The Budyonny is a horse breed from Russia. It was bred as a military horse after the Russian Revolution of 1917; in the twenty-first century it is used as an all-purpose competition horse and for driving.

== Characteristics ==

Budyonny stallions stand on average 165 cm, mares 163 cm. The coat is generally chestnut with a golden sheen, although they may also be bay, gray or black. They have a well-proportioned head with a straight profile, a long neck, pronounced withers, sloping shoulders, a wide, deep chest, a long, straight back, and a slightly sloping croup. Their legs are long and strong with good joints and well-formed hooves. The modern horse has a strong build, good bone, and are quite similar to the Thoroughbred. Conformation problems include occasional offset cannon bones in the forelegs and overly straight hind legs.

In the beginning, “Massive,” “Eastern,” and “Middle” types of the breed were recognized.

- The Massive type was large and somewhat rough. They were sturdy, with a well-developed bone structure, and those with an oriental typiness were especially prized. Their robust constitution made them specially suitable for herd keeping. They were used mainly for carriage driving.
- The Oriental type was lighter and more elegant. Generally chestnut with a gold sheen or bay, they were more demanding in the feed and management conditions they required.
- The Medium type was fairly large and well-muscled, but also rangy and athletic. They were faster than the other two types, and looked more like the Thoroughbred type.

Later, demand for competition horses led to the creation of a single type with a larger proportion of Thoroughbred blood. This breed is of interest because it is the result of the complex state-sponsored cross-breeding programs that were implemented after the Russian Revolution and are still in place today. The Budyonny is bred today in Ukraine and in the Kazakh and Kirghiz republics in the southern part of the former USSR.

== Breed history ==

The Budyonny was named after Marshal Semyon Budyonny, a Bolshevik cavalry commander who became famous during the Russian Revolution. The breed was created by Budyonny, a well-known horse breeder himself, in the early 1920s in the Rostov region of Russia with the intent of producing cavalry horses to replace those lost during and after World War I. The resulting horses were used in Russian cavalry divisions during World War II and after.

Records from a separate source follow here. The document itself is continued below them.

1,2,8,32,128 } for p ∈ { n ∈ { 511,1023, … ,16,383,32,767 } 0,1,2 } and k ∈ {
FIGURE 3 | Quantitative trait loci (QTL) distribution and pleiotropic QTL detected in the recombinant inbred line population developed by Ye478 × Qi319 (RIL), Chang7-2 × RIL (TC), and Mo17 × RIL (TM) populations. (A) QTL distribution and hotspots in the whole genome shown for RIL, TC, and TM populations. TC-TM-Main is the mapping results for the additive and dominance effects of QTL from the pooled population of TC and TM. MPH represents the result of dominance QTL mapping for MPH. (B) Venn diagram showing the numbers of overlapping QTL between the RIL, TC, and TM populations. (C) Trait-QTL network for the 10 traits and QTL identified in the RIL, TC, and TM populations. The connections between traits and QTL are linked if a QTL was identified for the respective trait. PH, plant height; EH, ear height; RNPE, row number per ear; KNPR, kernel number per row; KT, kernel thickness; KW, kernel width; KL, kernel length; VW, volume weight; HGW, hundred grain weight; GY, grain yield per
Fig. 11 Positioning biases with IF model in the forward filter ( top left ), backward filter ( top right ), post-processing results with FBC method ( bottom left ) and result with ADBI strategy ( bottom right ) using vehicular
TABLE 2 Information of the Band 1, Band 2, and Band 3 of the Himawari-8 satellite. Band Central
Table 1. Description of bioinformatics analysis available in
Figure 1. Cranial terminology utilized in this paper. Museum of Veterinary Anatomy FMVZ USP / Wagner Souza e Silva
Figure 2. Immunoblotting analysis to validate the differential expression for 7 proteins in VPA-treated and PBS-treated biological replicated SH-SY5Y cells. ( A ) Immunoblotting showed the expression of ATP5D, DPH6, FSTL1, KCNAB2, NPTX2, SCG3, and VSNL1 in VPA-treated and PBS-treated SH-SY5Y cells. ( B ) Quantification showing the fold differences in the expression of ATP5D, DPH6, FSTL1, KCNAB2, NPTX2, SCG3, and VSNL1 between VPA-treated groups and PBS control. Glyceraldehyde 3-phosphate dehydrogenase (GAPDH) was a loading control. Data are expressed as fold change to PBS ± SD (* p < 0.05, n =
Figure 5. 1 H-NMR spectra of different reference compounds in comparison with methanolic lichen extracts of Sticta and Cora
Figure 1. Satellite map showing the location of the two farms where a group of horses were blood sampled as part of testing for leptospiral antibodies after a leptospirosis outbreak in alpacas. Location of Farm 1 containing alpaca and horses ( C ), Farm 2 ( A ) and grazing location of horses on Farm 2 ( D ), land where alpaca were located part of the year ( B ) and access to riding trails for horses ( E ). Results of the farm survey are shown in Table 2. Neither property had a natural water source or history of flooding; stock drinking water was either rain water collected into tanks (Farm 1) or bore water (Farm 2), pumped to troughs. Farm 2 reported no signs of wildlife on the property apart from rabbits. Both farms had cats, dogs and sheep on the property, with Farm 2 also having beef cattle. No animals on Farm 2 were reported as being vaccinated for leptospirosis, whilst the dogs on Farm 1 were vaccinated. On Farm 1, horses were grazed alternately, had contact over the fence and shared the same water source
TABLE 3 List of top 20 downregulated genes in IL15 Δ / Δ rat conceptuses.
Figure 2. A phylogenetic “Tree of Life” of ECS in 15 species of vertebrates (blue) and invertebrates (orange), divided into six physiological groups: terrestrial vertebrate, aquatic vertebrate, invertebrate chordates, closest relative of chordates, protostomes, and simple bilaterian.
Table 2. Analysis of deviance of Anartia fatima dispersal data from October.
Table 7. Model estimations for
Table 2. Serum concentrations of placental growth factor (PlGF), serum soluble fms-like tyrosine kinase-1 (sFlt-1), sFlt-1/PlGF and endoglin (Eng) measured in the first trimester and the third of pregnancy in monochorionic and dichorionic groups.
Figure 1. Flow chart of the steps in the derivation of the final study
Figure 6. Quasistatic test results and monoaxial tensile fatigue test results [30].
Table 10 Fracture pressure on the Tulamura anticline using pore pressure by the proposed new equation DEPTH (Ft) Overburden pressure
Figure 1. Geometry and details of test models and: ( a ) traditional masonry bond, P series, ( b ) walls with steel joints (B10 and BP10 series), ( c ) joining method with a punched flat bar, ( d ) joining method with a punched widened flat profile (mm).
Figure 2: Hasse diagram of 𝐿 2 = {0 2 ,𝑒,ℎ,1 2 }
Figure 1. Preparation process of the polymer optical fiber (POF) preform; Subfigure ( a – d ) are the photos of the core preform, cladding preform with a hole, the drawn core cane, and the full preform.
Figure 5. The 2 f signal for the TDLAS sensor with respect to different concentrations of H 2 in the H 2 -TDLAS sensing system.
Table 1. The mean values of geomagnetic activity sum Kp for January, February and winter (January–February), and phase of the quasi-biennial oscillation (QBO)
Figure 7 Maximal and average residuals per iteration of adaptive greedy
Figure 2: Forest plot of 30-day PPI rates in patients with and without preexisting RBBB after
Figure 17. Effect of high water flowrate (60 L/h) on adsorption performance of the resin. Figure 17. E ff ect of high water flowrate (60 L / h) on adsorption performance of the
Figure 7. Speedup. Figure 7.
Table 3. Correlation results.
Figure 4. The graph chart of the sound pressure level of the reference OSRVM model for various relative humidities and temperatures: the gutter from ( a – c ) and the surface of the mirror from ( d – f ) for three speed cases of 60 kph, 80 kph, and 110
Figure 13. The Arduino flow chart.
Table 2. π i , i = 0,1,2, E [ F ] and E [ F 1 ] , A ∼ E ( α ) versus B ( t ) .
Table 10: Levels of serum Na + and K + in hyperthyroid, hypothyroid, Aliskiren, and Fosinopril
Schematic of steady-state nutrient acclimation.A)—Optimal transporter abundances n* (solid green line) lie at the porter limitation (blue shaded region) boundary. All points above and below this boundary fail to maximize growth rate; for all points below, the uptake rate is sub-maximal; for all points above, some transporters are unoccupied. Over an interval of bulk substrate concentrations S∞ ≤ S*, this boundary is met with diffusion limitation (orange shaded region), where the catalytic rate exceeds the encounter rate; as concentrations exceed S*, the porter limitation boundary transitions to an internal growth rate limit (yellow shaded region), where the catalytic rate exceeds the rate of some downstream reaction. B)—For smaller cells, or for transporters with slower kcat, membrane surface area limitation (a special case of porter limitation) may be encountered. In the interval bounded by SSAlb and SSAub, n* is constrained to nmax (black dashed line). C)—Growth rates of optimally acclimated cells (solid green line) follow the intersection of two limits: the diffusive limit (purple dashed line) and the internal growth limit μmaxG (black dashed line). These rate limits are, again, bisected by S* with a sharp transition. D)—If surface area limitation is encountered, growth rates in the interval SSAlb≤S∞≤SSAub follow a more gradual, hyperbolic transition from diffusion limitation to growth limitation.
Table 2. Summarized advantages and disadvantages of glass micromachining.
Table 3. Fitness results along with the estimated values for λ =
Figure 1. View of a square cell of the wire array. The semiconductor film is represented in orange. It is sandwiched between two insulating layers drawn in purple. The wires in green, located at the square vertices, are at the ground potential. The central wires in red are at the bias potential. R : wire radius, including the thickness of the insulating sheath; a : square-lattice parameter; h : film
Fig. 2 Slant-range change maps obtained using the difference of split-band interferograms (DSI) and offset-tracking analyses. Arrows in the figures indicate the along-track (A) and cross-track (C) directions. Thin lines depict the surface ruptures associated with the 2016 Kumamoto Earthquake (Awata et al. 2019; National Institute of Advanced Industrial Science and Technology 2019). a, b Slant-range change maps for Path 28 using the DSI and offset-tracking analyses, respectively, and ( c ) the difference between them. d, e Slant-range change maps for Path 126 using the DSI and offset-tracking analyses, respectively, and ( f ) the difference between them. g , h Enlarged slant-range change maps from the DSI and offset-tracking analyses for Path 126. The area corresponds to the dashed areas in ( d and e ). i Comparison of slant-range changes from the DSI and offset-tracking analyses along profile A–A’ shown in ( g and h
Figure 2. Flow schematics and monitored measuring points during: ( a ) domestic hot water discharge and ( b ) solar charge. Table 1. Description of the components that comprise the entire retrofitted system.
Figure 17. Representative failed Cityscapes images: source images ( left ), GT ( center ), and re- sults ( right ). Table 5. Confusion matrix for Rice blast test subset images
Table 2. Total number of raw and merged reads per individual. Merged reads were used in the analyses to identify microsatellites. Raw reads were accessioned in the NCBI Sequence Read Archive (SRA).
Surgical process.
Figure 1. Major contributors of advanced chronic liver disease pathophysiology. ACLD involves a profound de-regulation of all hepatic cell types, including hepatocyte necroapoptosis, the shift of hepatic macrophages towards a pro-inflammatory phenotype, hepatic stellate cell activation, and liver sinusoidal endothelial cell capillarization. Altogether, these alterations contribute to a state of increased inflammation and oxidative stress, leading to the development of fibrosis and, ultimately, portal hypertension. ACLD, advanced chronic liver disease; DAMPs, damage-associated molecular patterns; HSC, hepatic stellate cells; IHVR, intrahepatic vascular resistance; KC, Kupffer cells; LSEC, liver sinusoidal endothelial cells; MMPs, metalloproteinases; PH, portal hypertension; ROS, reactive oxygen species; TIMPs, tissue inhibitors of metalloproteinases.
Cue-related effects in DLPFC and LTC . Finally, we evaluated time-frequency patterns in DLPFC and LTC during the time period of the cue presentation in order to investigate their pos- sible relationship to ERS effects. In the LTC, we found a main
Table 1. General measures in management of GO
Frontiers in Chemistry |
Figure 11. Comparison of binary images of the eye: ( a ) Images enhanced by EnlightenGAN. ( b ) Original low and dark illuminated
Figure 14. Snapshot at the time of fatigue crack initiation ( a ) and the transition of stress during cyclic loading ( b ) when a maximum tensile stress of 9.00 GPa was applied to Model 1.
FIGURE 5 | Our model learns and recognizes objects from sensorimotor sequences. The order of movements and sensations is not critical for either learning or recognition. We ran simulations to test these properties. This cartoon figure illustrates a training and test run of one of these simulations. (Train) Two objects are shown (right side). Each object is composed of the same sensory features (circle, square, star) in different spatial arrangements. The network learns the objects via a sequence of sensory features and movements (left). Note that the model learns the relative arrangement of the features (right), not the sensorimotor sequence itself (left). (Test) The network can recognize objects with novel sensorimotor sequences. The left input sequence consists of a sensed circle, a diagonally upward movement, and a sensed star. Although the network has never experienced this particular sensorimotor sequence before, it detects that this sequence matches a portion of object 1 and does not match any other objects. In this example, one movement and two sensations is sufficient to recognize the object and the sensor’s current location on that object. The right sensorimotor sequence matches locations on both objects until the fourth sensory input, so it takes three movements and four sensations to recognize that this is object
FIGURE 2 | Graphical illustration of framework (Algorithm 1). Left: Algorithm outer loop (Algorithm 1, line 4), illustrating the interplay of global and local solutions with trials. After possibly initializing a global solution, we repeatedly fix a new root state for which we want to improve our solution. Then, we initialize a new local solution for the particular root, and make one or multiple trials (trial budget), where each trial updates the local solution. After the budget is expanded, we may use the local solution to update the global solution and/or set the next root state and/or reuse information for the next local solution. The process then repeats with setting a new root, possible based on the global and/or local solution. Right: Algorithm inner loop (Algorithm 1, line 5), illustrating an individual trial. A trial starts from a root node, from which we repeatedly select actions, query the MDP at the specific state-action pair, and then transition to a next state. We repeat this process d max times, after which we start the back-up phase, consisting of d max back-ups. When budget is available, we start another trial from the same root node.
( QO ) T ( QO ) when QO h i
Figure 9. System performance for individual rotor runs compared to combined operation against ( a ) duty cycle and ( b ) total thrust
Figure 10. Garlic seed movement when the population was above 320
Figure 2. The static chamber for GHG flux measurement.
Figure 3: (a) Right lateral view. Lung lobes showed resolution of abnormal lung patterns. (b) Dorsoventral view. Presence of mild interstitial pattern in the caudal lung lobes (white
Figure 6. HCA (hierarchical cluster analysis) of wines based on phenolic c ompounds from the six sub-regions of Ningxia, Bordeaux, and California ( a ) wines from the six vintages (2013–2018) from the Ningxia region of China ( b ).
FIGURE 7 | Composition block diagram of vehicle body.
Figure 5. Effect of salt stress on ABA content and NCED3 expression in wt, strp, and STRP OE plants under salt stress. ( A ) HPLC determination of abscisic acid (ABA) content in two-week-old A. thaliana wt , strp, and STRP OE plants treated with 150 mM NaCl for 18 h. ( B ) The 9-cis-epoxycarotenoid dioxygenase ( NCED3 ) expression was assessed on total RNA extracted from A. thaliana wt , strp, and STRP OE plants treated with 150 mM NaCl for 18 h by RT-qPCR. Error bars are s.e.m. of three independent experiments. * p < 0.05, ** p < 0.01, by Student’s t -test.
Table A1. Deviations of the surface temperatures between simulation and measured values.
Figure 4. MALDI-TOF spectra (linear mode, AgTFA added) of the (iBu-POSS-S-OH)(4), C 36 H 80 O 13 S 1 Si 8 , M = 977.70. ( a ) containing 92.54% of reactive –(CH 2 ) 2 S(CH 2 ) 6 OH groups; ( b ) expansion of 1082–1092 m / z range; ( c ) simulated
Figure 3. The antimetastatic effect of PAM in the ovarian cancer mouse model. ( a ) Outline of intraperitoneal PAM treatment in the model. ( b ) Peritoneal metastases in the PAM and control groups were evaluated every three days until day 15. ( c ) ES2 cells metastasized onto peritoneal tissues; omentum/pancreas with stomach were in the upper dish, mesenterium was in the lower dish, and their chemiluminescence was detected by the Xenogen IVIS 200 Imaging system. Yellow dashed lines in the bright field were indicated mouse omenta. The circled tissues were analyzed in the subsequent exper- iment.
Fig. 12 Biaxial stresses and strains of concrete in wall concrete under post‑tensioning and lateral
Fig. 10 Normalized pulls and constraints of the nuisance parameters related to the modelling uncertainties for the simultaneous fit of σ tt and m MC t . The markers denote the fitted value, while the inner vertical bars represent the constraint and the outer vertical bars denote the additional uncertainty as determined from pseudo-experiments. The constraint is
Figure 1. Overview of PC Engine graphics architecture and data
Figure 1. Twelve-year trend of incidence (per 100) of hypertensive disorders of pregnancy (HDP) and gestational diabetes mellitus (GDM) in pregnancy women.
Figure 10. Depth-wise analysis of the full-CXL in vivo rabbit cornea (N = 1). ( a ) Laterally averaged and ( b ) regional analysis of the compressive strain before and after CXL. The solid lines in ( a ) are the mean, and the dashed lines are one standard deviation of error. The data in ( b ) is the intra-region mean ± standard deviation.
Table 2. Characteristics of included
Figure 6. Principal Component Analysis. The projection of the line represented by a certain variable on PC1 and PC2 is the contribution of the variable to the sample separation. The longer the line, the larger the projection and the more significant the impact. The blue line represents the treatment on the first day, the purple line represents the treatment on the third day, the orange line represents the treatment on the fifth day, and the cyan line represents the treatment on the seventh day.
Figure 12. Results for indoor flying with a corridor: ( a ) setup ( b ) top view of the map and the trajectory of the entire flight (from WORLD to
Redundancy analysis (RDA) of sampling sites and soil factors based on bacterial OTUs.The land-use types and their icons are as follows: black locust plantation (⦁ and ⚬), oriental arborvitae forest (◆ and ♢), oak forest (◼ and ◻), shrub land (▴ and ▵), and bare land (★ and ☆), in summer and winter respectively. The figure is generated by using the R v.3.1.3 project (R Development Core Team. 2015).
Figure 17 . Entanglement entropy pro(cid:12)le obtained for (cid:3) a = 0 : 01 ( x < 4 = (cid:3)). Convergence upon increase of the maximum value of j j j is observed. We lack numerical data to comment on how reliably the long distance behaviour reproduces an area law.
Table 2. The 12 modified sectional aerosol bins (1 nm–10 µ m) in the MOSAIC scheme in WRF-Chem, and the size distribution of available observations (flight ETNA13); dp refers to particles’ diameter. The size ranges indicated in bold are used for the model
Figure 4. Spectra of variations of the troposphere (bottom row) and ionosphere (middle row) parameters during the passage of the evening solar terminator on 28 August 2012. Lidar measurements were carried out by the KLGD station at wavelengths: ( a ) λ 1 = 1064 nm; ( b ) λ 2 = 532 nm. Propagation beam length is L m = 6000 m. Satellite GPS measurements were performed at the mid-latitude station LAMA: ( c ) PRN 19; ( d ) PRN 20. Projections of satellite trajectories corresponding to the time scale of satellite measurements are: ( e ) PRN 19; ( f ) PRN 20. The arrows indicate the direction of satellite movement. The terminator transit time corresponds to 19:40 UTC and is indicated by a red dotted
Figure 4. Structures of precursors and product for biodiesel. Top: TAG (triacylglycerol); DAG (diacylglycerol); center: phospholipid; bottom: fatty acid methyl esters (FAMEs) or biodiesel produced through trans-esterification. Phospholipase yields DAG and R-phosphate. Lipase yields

Budyonnys were bred from a cross of local Don and Chernomor mares and Thoroughbred stallions. The Chernomor (also known as the Tchernomor or the Cherkassky) is a type of Cossack horse similar to the Don, although smaller. They are descendants of the horses raised by Zaporozhian Cossacks, and were first bred around Krasnodar, north of the Caucasus Mountains. During the first round of breeding for the Budyonny horse, blood from Kirghiz and Kazakh horses was also used, but the progeny was found to be not as hardy or conformationally sound, and later the Budyonny was used to improve these two breeds.

The first Budyonny horses were known as Anglo-Dons, and the best were inter-bred, with the foundation stock for the Budyonny selected from their offspring. The foundation stock consisted of 657 mares of Anglo-Don, Anglo-Chernomor, and Anglo-Don/Chernomor crosses. These mares were crossed with Anglo-Don and Thoroughbred stallions. The broodmares were given the best of care with feed and management. The young stock, when between two and four years old, were tested for performance on the racecourse and in cavalry equitation courses. In 1949 the breed was officially recognized.

In the 1950s an experiment was performed to gauge the ability of the Budyonny breed to adapt to harsh conditions without human help. A number of horses were turned loose on a large island in Manych Lake in the Rostov district. The horses have since survived and thrived, proving that they are capable of living in the wild for extended periods without human assistance.

== Uses ==

The Budyonny is used as an all-round competition horse, competing in dressage, steeplechasing, three-day eventing and endurance. It is also used as a light carriage horse.